一方、業績や利益の大小に関係なく、今後社内的に強化すべきセクションもある。そのような部署の配置も優先的に取りかかった。 最初に決めるのは、部署のマネジメントを行う「次長・課長」のポストだ。そのポストの配置が決まれば、おのずと主任・係長以下の社員の配置も決まってくる。 では、「部長以上」の異動はどうするのか。私の会社では上層部の役員同士の間で決められていた。人事部はその結果報告を受けるだけで、決定までの内幕を知ることはできない。ここは人事担当が手を出せない“聖域”である。

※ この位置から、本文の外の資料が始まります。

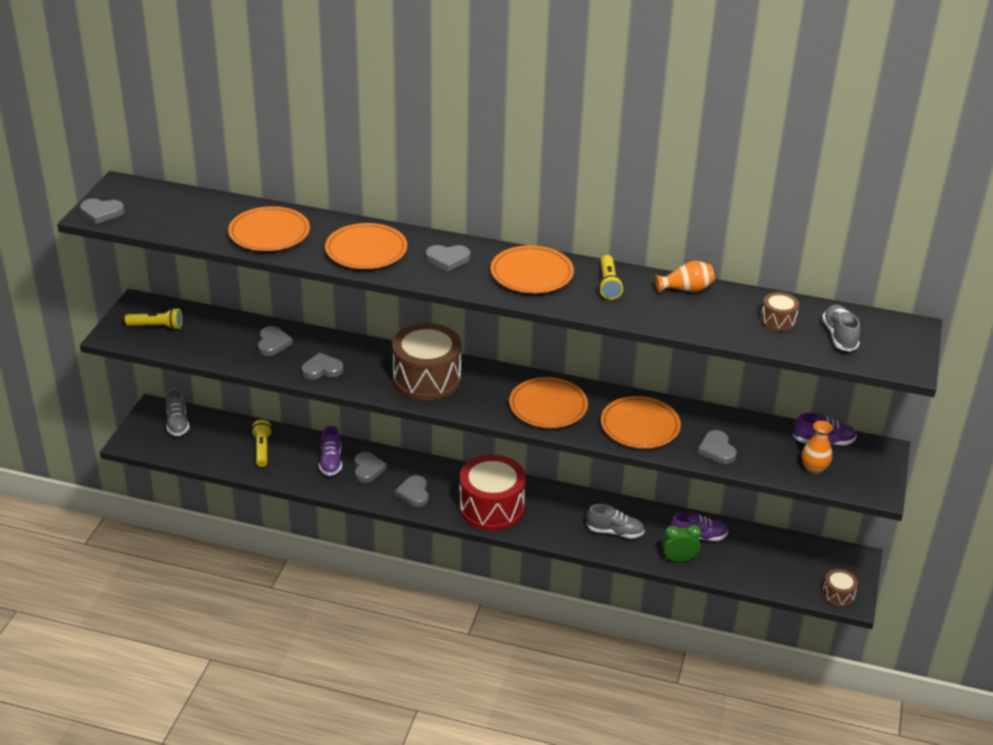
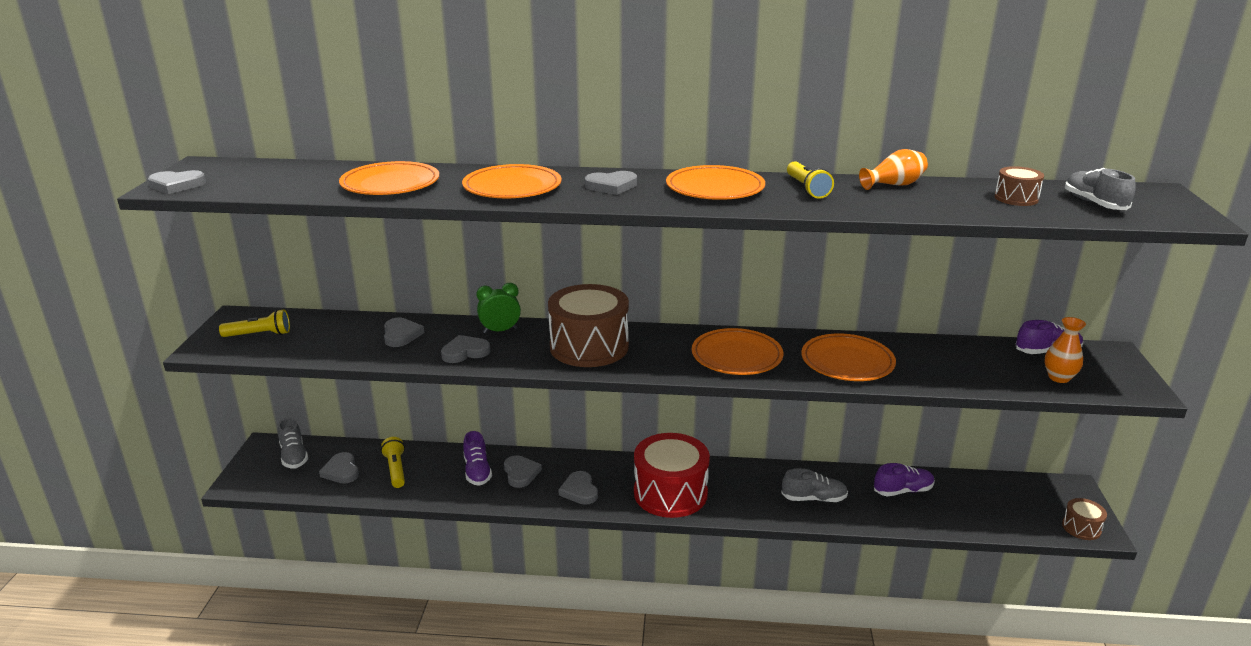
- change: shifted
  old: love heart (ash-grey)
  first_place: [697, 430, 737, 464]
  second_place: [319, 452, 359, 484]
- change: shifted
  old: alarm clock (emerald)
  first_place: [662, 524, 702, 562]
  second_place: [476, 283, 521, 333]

部長以上のポストが内々に決まると、いよいよわれわれ人事担当の出番。次長・課長以下の社員たちの異動計画の立案に乗り出すわけだ。 ■優秀な部下を囲い込む部長と対決 とある部署で、課長として活躍していたAさん(34)という男性社員がいた。 非常に優秀でチームマネジメントにも長けており、成績もグングンと上げている。人事担当としては、Aさんに最重要セクションに異動してもらい、さらなる戦力になってほしいと考えていた。
語学が堪能なAさんは、海外拠点とのやり取りも多い最重要セクションに行けば、一段と実力を発揮できる。Aさん自身も、海外志向があることから、この異動は今後の海外赴任の布石にもなると考えた。 そこで、Aさんの他部署への異動について、直属の上司である部長Bさん(48)に打診。すると、柔和な顔が一変、険しい表情で即答した。 「ダメです。Aさんの異動だけは許可できません!」 強い口調で一刀両断されたので、私はひるみながらも理由を聞くと、「まだ下のスタッフが十分に育っていないし、今、彼に抜けられたら非常に困る」の一点張り……。